[Saved entries]
———

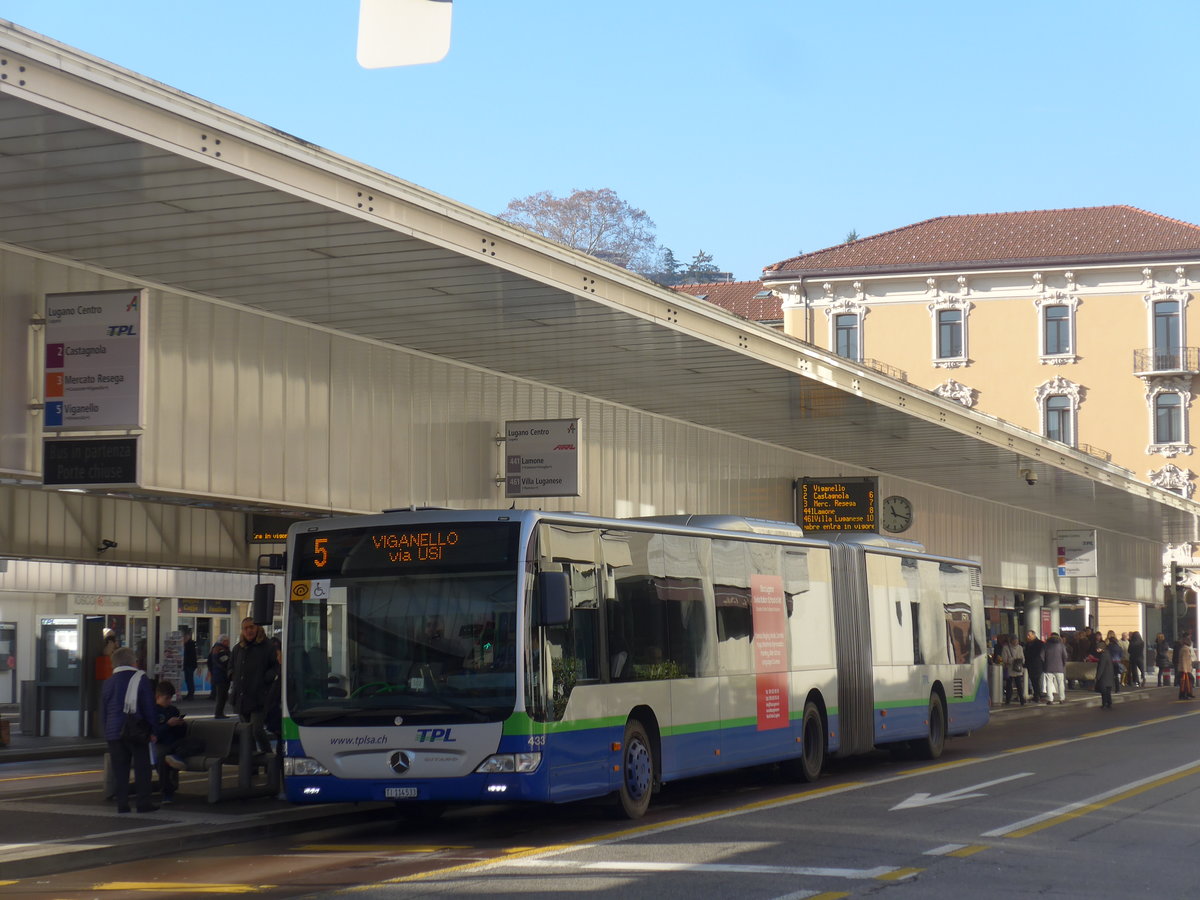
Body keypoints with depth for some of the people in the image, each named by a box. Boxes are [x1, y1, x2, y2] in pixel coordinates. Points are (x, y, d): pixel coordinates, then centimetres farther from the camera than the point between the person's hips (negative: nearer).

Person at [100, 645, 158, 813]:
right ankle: (143, 802, -1)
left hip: (114, 731, 4)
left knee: (119, 768, 7)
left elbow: (103, 710, 15)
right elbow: (149, 706, -5)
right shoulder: (140, 679, -4)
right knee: (141, 767, 2)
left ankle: (122, 803, 5)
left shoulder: (109, 683, 9)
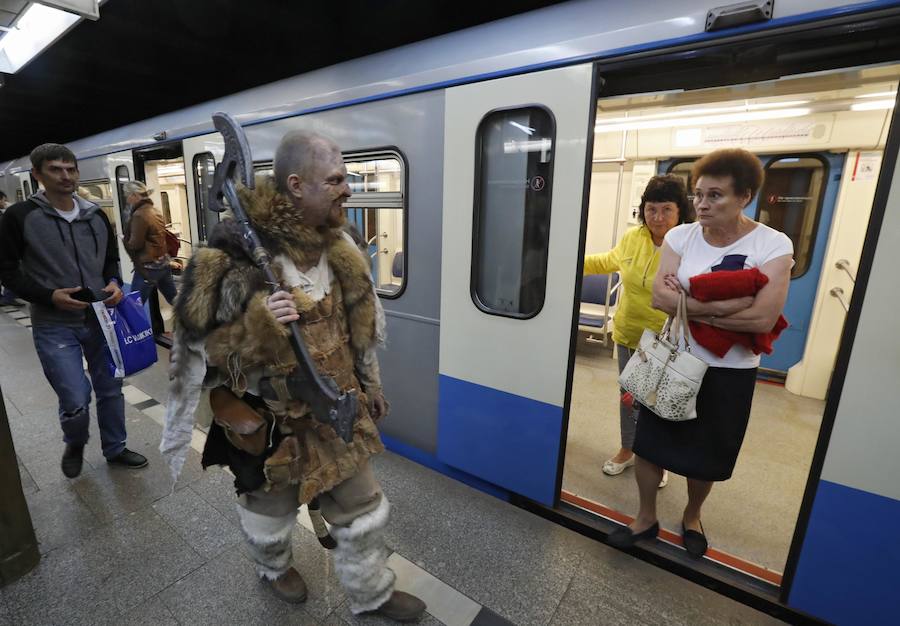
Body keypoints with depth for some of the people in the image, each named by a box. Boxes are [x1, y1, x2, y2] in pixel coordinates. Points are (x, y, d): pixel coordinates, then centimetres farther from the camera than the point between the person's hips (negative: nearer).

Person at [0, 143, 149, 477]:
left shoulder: (96, 216, 5)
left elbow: (111, 259, 15)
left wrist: (114, 283, -6)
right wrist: (49, 296, -18)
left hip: (100, 318, 4)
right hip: (54, 326, -4)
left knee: (110, 389, 13)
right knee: (76, 401, -7)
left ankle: (114, 449, 32)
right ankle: (75, 444, 28)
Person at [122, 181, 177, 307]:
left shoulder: (139, 215, -16)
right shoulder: (155, 211, 10)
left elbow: (134, 245, -15)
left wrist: (124, 240, 3)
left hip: (147, 267, -8)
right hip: (163, 263, 8)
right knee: (175, 300, 12)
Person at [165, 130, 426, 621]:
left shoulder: (333, 245, -2)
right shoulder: (239, 253, -22)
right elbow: (198, 346, -15)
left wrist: (369, 385, 14)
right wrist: (258, 326, -34)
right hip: (271, 422, -4)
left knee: (362, 507, 17)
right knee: (272, 510, 24)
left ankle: (371, 593, 43)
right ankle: (274, 568, 58)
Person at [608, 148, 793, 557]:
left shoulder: (773, 245, -11)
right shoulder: (680, 236, -5)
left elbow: (764, 319, -22)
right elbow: (660, 297, -17)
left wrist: (688, 305, -20)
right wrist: (720, 305, -26)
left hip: (729, 372, -1)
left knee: (705, 455, 17)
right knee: (651, 443, 10)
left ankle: (692, 517, 46)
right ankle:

———

■ **WHAT YOU SHOULD DO**: Omitting the images, output each record precisely as written.

■ **EXPECTED OUTPUT**:
Body keypoints with depth for some of the people in the image, each named by a box. Boxes are [x1, y1, x2, y2] in pixel coordinates. Points are (x, y, d): pixel coordinates, then centimetres farther from the camera than the point between the person's hips (negative: nearer).

Person at [100, 645, 158, 813]:
right ankle: (143, 802, -1)
left hip: (114, 731, 4)
left knee: (119, 768, 7)
left elbow: (103, 710, 15)
right elbow: (149, 706, -5)
right shoulder: (140, 679, -4)
right knee: (141, 767, 2)
left ankle: (122, 803, 5)
left shoulder: (109, 683, 9)
Body keypoints with depth for some of the people in the image, each named by a box. Boxes are [x1, y1, x2, y2] in pixel coordinates. Points are (x, y, d): pixel coordinates, then centimetres farther from the camera than the point between the person's hips (negative: nearer).

Person at [0, 143, 149, 477]:
left shoulder: (96, 216, 5)
left elbow: (111, 259, 15)
left wrist: (114, 283, -6)
right wrist: (49, 296, -18)
left hip: (100, 318, 4)
right hip: (54, 326, -4)
left knee: (110, 389, 13)
right knee: (76, 401, -7)
left ankle: (114, 449, 32)
right ankle: (75, 444, 28)
Person at [122, 181, 177, 307]:
left shoulder: (139, 215, -16)
right shoulder: (155, 211, 10)
left elbow: (134, 245, -15)
left wrist: (124, 240, 3)
left hip: (147, 267, -8)
right hip: (163, 263, 8)
right knee: (175, 300, 12)
Person at [165, 130, 426, 621]:
left shoulder: (333, 245, -2)
right shoulder: (239, 253, -22)
right elbow: (198, 346, -15)
left wrist: (369, 385, 14)
right wrist: (258, 326, -34)
right hip: (271, 422, -4)
left knee: (362, 507, 17)
right knee: (272, 510, 24)
left ankle: (371, 593, 43)
right ankle: (274, 568, 58)
Person at [608, 148, 793, 557]:
left shoulder: (773, 245, -11)
right shoulder: (680, 236, -5)
left elbow: (764, 319, -22)
right elbow: (660, 297, -17)
left wrist: (688, 305, -20)
right wrist: (720, 305, -26)
left hip: (729, 372, -1)
left knee: (705, 455, 17)
right knee: (651, 443, 10)
left ankle: (692, 517, 46)
right ankle:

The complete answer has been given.